Data excerpts
——————
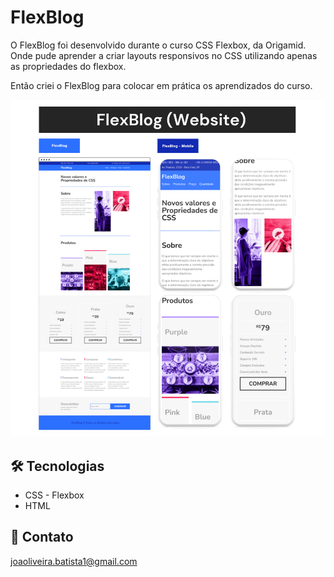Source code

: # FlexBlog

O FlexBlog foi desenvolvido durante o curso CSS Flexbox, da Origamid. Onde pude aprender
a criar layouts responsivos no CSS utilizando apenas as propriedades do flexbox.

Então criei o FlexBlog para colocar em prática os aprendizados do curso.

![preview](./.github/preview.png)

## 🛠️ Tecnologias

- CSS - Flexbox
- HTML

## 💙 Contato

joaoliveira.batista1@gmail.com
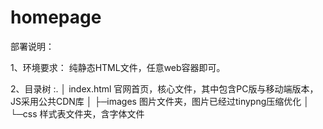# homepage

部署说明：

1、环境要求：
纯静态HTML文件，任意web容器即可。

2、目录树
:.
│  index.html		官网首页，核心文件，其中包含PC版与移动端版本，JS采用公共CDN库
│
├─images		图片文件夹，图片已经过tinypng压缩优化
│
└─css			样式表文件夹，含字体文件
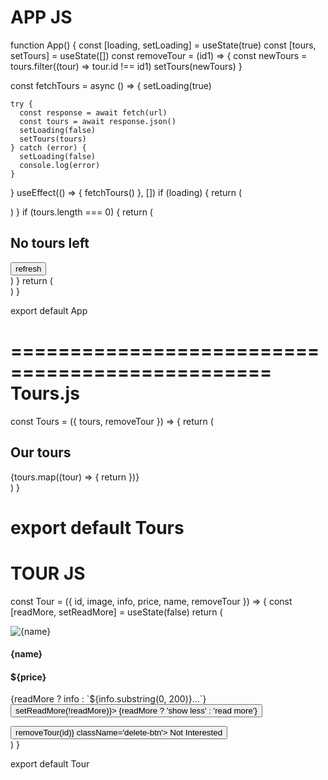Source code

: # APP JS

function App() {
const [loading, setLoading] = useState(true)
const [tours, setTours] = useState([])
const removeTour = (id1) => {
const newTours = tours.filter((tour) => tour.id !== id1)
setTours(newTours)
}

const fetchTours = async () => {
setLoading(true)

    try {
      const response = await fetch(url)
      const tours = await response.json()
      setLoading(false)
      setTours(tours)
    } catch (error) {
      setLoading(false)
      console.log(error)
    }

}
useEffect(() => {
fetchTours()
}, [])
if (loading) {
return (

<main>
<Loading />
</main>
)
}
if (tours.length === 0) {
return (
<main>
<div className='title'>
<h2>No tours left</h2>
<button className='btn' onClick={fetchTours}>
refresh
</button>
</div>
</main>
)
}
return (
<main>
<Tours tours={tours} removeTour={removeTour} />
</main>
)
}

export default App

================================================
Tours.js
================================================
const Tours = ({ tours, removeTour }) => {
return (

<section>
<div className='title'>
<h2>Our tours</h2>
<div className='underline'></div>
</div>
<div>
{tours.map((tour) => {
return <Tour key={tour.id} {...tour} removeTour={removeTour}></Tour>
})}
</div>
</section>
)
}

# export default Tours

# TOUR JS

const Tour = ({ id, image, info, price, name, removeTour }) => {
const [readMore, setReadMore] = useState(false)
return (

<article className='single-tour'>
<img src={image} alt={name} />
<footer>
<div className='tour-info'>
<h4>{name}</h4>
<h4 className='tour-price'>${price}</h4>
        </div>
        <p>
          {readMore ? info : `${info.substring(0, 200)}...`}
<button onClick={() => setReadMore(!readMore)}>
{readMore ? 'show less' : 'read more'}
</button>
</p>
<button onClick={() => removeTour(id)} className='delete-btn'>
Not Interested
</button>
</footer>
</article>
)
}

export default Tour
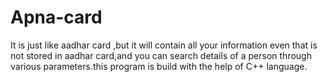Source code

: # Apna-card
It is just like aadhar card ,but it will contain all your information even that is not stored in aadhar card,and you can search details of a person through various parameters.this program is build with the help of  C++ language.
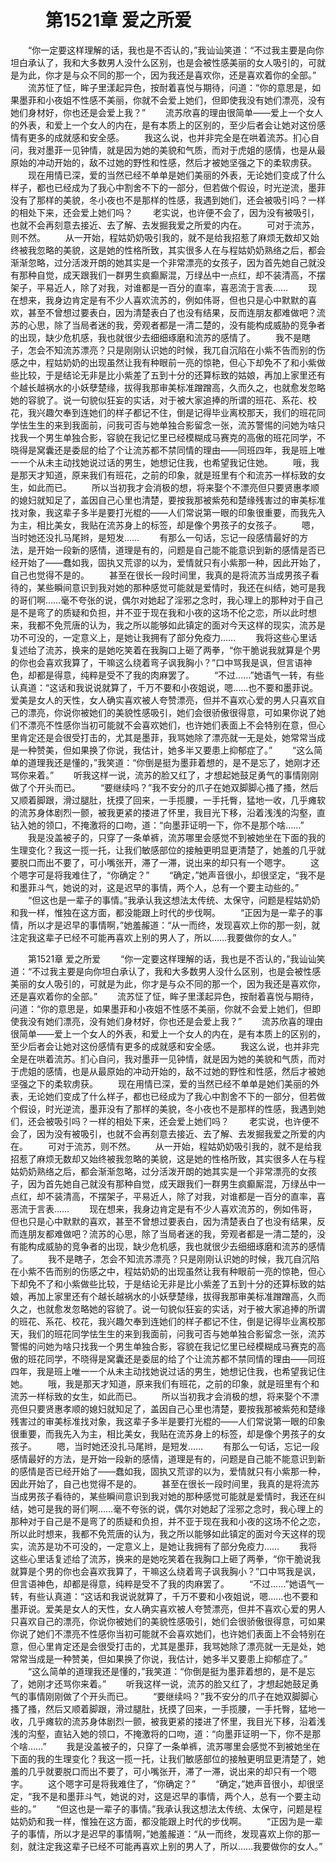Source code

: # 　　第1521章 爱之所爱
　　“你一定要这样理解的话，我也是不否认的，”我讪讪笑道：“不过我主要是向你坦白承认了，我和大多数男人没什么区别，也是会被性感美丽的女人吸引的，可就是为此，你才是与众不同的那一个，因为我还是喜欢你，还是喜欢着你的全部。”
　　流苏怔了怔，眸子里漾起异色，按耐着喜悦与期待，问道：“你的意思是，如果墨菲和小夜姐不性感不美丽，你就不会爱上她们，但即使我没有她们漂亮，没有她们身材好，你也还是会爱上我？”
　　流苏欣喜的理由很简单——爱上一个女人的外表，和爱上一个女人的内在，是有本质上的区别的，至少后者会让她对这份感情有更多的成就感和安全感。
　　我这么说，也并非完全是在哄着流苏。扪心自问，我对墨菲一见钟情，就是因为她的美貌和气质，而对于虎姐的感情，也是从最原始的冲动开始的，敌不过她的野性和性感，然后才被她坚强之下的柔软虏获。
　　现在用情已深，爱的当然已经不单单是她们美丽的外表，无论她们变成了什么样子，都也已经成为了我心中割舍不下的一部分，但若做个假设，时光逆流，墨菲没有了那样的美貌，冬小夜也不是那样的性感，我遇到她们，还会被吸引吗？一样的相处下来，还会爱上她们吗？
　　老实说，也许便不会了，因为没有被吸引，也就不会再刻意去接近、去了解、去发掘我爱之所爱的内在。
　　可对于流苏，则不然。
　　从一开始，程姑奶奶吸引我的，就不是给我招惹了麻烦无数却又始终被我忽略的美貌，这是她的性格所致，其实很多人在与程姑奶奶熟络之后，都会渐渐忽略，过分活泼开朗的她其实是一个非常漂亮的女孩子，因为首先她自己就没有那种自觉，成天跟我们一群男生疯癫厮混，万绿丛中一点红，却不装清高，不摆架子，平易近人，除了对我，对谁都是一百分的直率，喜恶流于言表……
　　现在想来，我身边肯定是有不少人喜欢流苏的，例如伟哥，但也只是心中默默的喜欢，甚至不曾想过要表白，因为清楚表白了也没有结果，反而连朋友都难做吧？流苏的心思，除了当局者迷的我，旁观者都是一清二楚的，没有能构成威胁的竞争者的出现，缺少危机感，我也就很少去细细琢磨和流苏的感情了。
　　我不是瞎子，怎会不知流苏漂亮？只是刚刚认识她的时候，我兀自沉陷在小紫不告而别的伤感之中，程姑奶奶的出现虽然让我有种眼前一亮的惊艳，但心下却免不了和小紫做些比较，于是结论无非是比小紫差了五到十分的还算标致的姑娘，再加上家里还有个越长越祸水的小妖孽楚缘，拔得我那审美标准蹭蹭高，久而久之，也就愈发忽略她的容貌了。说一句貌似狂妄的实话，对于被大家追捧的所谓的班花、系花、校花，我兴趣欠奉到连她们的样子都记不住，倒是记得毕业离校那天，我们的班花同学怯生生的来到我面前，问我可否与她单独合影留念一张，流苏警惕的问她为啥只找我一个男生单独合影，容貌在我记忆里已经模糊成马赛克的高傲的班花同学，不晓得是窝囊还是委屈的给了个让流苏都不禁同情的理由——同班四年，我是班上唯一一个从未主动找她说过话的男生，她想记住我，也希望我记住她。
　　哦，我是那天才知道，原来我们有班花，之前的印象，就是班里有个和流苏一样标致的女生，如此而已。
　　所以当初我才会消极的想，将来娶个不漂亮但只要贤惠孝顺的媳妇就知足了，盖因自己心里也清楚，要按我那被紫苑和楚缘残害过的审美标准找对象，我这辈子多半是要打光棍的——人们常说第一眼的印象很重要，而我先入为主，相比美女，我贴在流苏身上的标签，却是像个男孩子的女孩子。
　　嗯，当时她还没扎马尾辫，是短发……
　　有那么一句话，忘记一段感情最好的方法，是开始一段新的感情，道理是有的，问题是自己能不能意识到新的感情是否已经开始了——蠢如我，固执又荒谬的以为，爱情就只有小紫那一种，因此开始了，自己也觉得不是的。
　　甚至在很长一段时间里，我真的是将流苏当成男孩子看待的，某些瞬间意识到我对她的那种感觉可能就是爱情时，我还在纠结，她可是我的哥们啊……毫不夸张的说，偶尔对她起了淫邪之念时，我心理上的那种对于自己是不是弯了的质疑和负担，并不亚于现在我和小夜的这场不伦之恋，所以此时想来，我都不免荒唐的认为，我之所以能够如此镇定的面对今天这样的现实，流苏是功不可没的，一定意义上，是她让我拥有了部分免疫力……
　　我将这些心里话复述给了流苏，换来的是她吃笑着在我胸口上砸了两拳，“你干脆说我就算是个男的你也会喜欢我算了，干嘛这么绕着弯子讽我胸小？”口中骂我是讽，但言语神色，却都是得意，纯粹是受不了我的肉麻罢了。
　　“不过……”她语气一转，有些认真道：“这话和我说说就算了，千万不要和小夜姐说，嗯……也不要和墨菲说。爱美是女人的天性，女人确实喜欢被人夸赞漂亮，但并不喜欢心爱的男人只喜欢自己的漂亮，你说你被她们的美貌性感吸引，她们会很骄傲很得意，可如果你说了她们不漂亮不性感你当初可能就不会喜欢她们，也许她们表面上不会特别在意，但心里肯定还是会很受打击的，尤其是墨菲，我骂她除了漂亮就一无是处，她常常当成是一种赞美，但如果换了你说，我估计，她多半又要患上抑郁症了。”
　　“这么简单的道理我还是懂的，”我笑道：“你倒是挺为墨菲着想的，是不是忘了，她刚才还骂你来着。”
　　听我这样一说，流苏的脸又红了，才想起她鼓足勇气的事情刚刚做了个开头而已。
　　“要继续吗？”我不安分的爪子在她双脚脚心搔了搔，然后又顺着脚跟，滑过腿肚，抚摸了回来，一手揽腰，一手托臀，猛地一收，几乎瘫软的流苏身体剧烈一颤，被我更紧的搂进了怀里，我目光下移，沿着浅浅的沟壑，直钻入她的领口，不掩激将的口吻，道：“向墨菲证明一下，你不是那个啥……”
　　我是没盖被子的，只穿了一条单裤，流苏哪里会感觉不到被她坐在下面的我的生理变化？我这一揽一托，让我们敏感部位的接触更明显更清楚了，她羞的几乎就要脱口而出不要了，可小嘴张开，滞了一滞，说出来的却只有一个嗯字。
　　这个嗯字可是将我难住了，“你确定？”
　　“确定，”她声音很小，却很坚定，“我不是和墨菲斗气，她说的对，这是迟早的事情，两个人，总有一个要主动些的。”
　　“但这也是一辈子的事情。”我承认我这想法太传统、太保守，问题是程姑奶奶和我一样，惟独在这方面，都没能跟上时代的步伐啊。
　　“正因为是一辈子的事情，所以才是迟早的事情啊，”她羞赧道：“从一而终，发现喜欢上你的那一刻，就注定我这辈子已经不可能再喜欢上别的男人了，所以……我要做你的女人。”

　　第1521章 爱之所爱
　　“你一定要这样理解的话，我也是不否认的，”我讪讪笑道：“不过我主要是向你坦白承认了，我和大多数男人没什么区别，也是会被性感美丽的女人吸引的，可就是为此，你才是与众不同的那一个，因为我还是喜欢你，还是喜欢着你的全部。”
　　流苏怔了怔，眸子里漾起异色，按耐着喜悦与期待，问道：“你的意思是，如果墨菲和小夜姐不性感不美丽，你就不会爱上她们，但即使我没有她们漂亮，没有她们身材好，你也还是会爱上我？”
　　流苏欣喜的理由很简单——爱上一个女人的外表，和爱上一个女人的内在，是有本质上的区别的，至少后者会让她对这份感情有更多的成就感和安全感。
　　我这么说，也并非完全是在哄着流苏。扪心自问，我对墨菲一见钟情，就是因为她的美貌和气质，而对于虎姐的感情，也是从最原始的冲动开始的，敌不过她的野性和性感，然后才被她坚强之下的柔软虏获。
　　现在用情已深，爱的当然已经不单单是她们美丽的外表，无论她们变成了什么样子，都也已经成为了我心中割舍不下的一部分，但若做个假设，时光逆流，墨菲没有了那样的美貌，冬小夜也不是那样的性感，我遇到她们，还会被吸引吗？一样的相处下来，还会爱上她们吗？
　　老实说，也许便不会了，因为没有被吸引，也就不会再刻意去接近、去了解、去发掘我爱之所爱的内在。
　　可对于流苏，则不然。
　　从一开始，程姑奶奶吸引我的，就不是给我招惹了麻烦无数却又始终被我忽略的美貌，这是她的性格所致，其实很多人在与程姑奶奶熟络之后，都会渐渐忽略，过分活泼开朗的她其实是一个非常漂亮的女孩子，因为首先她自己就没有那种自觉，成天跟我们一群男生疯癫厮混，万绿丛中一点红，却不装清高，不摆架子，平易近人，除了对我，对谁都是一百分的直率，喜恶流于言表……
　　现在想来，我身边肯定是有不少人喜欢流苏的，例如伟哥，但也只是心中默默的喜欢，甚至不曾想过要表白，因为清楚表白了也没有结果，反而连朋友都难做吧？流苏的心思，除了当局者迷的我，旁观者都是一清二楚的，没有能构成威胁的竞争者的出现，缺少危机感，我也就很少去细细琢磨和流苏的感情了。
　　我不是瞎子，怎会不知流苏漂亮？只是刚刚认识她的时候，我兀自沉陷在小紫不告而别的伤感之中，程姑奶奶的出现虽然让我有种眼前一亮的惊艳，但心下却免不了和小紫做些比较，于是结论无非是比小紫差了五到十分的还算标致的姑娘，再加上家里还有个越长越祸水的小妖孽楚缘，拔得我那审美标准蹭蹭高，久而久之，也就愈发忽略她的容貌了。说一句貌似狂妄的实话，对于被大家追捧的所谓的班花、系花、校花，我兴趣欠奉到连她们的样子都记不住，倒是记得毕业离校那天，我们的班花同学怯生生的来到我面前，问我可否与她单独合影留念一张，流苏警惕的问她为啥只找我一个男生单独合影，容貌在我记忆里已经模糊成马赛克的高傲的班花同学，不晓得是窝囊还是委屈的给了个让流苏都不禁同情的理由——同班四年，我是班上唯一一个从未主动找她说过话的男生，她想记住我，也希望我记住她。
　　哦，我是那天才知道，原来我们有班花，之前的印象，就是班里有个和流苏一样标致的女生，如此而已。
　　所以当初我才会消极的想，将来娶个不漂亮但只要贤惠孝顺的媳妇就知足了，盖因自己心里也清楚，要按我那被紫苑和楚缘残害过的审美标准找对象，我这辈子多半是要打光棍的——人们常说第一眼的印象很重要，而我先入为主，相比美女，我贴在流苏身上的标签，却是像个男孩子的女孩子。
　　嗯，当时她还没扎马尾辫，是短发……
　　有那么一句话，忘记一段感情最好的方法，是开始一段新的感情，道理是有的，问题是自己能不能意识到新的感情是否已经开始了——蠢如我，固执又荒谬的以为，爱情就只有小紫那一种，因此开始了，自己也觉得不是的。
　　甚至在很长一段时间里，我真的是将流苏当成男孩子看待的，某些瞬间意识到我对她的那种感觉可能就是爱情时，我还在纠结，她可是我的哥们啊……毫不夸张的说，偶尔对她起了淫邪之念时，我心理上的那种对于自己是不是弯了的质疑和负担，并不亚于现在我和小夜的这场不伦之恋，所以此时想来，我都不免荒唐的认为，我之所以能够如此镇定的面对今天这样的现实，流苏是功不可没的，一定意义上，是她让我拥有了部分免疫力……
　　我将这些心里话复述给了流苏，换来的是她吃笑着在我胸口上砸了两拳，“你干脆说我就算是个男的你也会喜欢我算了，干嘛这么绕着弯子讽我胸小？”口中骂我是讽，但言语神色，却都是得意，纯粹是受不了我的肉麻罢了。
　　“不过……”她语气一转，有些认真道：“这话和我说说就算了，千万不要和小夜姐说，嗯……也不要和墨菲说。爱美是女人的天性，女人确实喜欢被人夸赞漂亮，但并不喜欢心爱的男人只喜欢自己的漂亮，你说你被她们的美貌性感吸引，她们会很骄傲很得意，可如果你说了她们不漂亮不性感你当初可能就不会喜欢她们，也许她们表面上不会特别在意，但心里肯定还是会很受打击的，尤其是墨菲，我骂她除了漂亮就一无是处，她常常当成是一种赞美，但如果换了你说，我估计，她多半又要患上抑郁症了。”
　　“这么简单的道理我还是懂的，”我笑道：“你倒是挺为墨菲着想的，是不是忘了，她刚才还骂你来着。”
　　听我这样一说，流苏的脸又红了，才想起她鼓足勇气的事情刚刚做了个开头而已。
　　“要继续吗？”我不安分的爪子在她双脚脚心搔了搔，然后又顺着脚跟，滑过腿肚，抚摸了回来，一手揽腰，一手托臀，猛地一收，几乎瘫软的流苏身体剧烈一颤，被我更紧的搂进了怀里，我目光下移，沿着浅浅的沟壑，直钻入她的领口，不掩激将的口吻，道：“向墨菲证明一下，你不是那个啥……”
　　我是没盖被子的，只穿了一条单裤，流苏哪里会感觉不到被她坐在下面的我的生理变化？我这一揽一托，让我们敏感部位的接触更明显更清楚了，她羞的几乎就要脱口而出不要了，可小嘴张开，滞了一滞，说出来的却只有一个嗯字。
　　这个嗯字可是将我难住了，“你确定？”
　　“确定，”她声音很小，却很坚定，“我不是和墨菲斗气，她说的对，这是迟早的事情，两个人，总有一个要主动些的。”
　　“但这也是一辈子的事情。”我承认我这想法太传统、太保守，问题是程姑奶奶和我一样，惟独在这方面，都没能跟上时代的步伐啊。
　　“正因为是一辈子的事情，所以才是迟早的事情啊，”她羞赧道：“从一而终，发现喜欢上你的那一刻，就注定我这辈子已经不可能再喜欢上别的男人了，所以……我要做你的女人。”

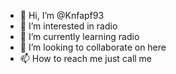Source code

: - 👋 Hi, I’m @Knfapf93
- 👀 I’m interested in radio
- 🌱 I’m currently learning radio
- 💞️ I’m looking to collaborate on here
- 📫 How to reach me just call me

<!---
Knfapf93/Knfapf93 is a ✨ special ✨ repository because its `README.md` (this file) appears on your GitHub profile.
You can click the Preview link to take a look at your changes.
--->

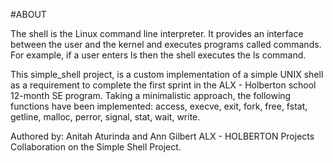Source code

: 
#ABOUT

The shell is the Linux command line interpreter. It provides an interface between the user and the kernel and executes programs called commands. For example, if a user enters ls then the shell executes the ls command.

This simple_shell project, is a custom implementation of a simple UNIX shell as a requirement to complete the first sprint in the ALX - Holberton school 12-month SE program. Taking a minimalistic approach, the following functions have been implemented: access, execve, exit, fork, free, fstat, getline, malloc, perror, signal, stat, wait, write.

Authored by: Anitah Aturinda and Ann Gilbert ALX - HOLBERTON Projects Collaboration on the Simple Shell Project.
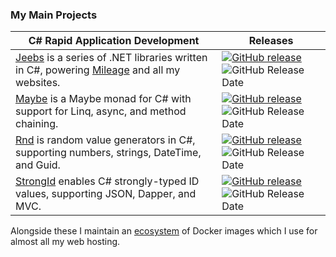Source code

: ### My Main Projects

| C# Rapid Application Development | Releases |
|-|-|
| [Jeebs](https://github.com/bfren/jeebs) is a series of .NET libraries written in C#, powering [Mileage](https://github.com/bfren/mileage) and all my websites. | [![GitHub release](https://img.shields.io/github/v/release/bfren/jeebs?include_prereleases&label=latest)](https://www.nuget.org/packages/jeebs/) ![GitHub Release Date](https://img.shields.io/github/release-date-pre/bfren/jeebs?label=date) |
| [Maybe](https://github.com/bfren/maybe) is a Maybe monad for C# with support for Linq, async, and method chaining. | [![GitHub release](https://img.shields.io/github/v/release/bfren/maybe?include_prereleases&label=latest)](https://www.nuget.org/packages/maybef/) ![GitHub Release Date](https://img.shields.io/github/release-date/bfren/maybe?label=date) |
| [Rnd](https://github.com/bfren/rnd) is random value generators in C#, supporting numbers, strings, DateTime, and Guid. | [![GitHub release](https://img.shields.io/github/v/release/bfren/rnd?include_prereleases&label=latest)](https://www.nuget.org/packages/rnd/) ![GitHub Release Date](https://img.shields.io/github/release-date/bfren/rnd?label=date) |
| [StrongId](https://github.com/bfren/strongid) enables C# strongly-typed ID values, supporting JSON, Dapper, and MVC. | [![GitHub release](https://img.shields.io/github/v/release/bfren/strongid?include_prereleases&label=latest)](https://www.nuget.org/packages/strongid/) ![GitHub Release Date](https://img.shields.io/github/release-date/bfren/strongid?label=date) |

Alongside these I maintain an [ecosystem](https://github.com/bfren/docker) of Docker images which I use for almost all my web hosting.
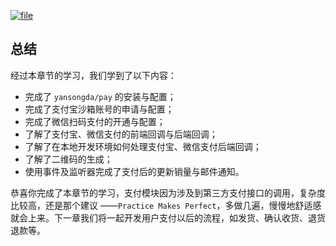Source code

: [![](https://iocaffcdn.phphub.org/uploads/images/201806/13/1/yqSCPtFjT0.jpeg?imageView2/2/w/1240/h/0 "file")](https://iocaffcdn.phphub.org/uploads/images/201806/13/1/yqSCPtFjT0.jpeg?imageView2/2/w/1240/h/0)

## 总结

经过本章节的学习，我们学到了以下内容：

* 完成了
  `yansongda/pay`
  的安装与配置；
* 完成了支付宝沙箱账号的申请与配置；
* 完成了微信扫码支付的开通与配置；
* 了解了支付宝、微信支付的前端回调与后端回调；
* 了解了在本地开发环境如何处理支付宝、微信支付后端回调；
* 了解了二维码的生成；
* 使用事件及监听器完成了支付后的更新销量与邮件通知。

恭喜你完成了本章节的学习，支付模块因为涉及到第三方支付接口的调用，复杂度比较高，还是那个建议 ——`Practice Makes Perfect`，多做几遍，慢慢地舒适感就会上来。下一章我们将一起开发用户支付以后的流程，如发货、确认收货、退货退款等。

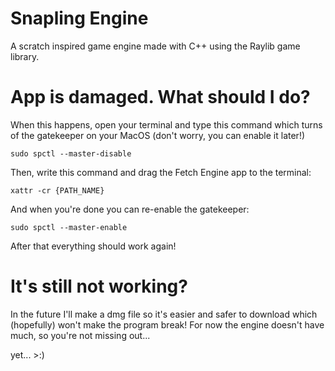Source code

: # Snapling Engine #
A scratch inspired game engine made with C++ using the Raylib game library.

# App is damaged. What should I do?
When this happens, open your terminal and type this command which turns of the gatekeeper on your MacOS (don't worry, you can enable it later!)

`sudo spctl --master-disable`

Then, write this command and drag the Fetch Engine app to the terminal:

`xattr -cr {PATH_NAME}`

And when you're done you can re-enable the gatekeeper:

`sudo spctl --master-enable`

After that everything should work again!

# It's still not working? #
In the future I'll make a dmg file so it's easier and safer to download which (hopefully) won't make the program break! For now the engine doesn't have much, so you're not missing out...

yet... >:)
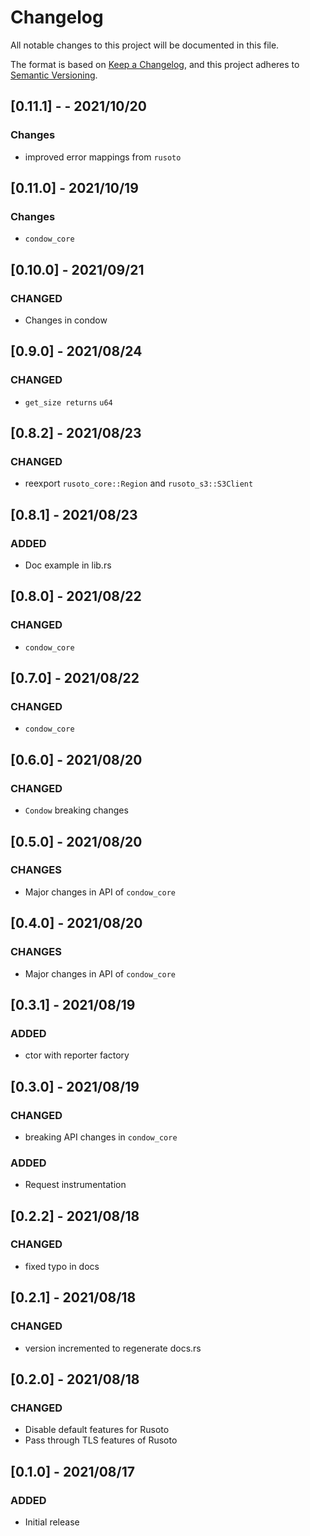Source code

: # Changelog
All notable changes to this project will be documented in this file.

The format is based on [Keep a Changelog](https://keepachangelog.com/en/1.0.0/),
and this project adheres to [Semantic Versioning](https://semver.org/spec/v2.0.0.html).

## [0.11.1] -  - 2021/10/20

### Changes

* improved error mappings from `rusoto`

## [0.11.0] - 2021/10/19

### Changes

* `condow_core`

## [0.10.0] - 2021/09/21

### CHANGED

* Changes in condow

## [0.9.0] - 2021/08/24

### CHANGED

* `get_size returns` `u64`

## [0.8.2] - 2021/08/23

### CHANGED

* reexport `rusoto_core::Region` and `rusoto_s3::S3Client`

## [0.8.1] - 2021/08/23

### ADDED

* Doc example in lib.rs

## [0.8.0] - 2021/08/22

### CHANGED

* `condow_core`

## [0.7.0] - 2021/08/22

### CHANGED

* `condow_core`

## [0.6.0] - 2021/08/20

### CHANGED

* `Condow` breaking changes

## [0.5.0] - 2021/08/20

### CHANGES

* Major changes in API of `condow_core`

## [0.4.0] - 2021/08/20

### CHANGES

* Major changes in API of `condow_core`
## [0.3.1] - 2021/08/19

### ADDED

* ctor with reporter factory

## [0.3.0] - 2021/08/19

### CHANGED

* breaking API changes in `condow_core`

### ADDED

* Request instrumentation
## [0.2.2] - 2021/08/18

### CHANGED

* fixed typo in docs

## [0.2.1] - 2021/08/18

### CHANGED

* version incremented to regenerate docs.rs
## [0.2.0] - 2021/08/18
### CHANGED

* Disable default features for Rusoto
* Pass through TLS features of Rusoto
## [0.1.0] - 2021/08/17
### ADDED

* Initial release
——————
What to work on
Copy only this from above: the line containing "- CSS - Flexbox", the line containing "<h2>No tours left</h2>", and all lines between, printed exactly. Leave out the pictures.

Written response
- CSS - Flexbox
- HTML

## 💙 Contato

joaoliveira.batista1@gmail.com
# homepage

部署说明：

1、环境要求：
纯静态HTML文件，任意web容器即可。

2、目录树
:.
│  index.html		官网首页，核心文件，其中包含PC版与移动端版本，JS采用公共CDN库
│
├─images		图片文件夹，图片已经过tinypng压缩优化
│
└─css			样式表文件夹，含字体文件
Source code

: # APP JS

function App() {
const [loading, setLoading] = useState(true)
const [tours, setTours] = useState([])
const removeTour = (id1) => {
const newTours = tours.filter((tour) => tour.id !== id1)
setTours(newTours)
}

const fetchTours = async () => {
setLoading(true)

    try {
      const response = await fetch(url)
      const tours = await response.json()
      setLoading(false)
      setTours(tours)
    } catch (error) {
      setLoading(false)
      console.log(error)
    }

}
useEffect(() => {
fetchTours()
}, [])
if (loading) {
return (

<main>
<Loading />
</main>
)
}
if (tours.length === 0) {
return (
<main>
<div className='title'>
<h2>No tours left</h2>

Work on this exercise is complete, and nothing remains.